JOB ITEM:
Lift out each line of the data that holds "satisfying".

[Dataset excerpts]
● ● ● ● ●
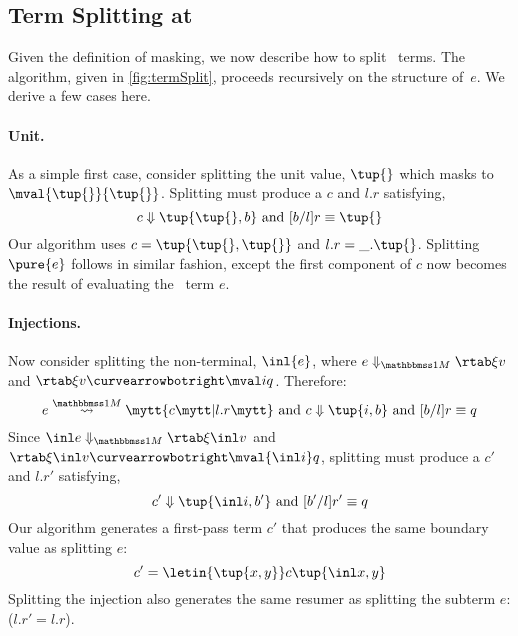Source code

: \begin{abstrsyn}



\subsection{Term Splitting at \bbonem}
\label{sec:split-one}

Given the definition of masking, we now describe how to split
\bbonem\ terms. The algorithm, given in \cref{fig:termSplit}, proceeds
recursively on the structure of~$e$. We derive a few cases here.

\paragraph {Unit.} 
As a simple first case, consider splitting the unit value, $\tup{}$
which masks to $\mval {\tup{}} {\tup{}}$.
Splitting must produce a $c$ and $l.r$ satisfying,
\[
	\reduce c {\tup{\tup{},b}} \text{ and } [b/l]r \equiv \tup{}
\]
Our algorithm uses $c=\tup{\tup{},\tup{}}$ and $l.r = \_.\tup{}$.
Splitting $\pure{e}$ follows in similar fashion, except the first 
component of $c$ now becomes the result of evaluating the \bbonep\ term $e$.

\paragraph {Injections.}
Now consider splitting the non-terminal, $\inl {e}$, where $\diaone
{e} \xi v$ and $\rtab \xi v \vsplito \mval i q$. Therefore:
\[
	\splitone e A c {l.r} \text{ and } \reduce c {\tup{i,b}} \text{ and } [b/l]r \equiv q
\]
Since $\diaone {\inl e} \xi {\inl v}$ and $\rtab \xi {\inl v} \vsplito \mval {\inl i} q$,
splitting must produce a $c'$ and $l.r'$ satisfying,
\[
	\reduce {c'} {\tup{\inl i,b'}} \text{ and } [b'/l]r' \equiv q
\]
Our algorithm generates a first-pass term $c'$ that produces the same
boundary value as splitting $e$:
\[
c' = \letin {\tup {x,y}} c {\tup{\inl x, y}}
\]
Splitting the injection also generates the same resumer as splitting
the subterm $e$: ($l.r' = l.r$).


\end{abstrsyn}
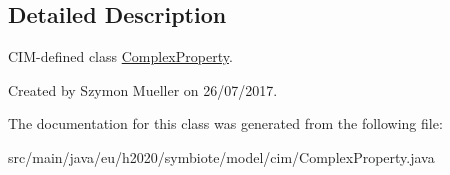 \subsection{Detailed Description}
C\+I\+M-\/defined class \hyperlink{classeu_1_1h2020_1_1symbiote_1_1model_1_1cim_1_1ComplexProperty}{Complex\+Property}.

Created by Szymon Mueller on 26/07/2017. 

The documentation for this class was generated from the following file\+:\begin{DoxyCompactItemize}
\item 
src/main/java/eu/h2020/symbiote/model/cim/Complex\+Property.\+java\end{DoxyCompactItemize}
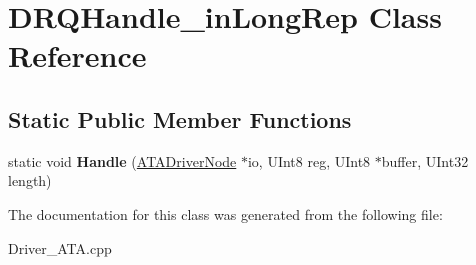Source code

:\hypertarget{class_d_r_q_handle__in_long_rep}{}\section{D\+R\+Q\+Handle\+\_\+in\+Long\+Rep Class Reference}
\label{class_d_r_q_handle__in_long_rep}
\subsection*{Static Public Member Functions}
\begin{DoxyCompactItemize}
\item 
\mbox{\label{class_d_r_q_handle__in_long_rep_af51dff8cad08d8a2271c4144b52f4cb5}} 
static void {\bfseries Handle} (\hyperlink{class_a_t_a_driver_node}{A\+T\+A\+Driver\+Node} $\ast$io, U\+Int8 reg, U\+Int8 $\ast$buffer, U\+Int32 length)
\end{DoxyCompactItemize}


The documentation for this class was generated from the following file\+:\begin{DoxyCompactItemize}
\item 
Driver\+\_\+\+A\+T\+A.\+cpp\end{DoxyCompactItemize}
● ● ● ● ●
RESULT OF THIS EXERCISE:
Splitting must produce a $c$ and $l.r$ satisfying,
splitting must produce a $c'$ and $l.r'$ satisfying,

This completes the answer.